INSTRUCTION:
Decide whether each statement agrees with the passage on aspect ratio. Answer yes or no and quote the words that settle it. 1. Old TVs were usually 4:3. 2. A 6 inch x 3 inch picture has a ratio of 3:1. 3. Some ultrawide monitors are 21:9.

PASSAGE SHOWN:
/---
Anonymous 0 Comments

It’s just a measure of how wide a picture is compared to how tall it is. Old TVs were usually 4:3, so 4 parts wide to 3 parts tall. Newer stuff is usually wider.

Anonymous 0 Comments

Let’s draw a picture. If it’s a rectangle, it has a length and width. Let’s say it’s a small picture, 2 inch x 1 inch. It’s ratio is 2:1. Now let’s make a bigger one. Maybe 6 inch x 3 inch. So 6:3. But 6 is twice as big as 3, so the ratio is still 2:1.

Computers and other displays use much bigger numbers of pixels, but still have a ratio. 4000 x 3000 would be 4:3, but so would 8000 x 6000.

Hope that helps.

Anonymous 0 Comments

It’s the ratio of how wide an image is compared to it’s height. It’s expressed as a value x:y, x being horizontal, y being vertical, and it’s the lowest numbers you can use to express the differences, for example you would never see 32:18 aspect ratio monitors because they’re the same as 16:9. It’s easiest for me to think of it as actual pixels. For example 1920×1080 is 16:9, which means that for every 9 pixels there are vertically, there are 16 horizontally.

Or another example, some ultrawide monitors are 21:9, which means for every 9 pixels up there are 21 across.

Anonymous 0 Comments

Looking at your tv, is it a rectangle? One side is longer than the other….it’s wider than it is tall. It’s 16 units wide, and 9 units tall. So, the aspect ratio is 16 by 9. It’s a measurement of height and width, relative to each other.
\---
AVAILABLE DATA:
/---
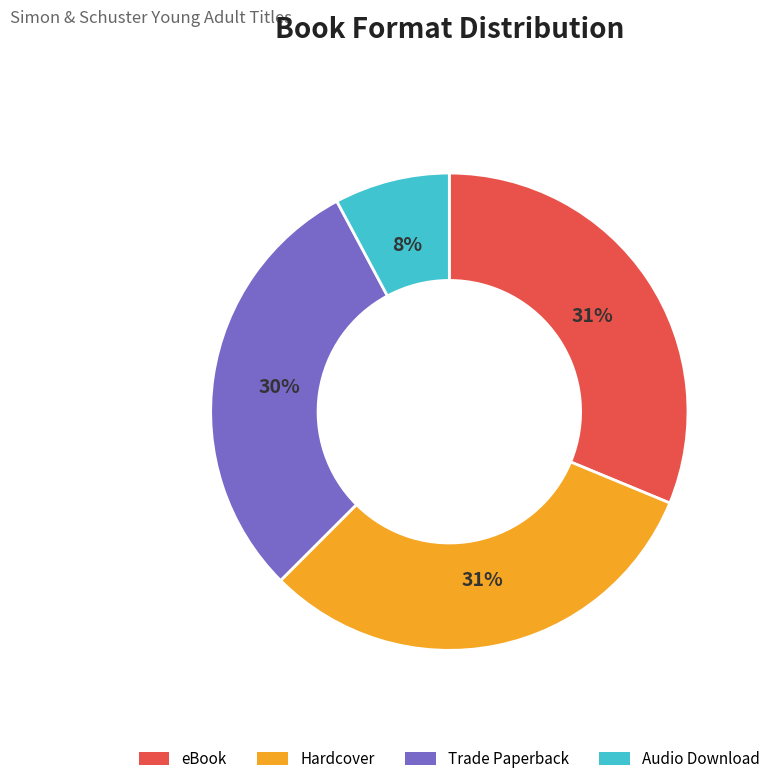

Count the number of slices in the pie.

4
\---
FINISHED EXERCISE:
1. Yes: "Old TVs were usually 4:3"
2. No: "But 6 is twice as big as 3, so the ratio is still 2:1"
3. Yes: "some ultrawide monitors are 21:9"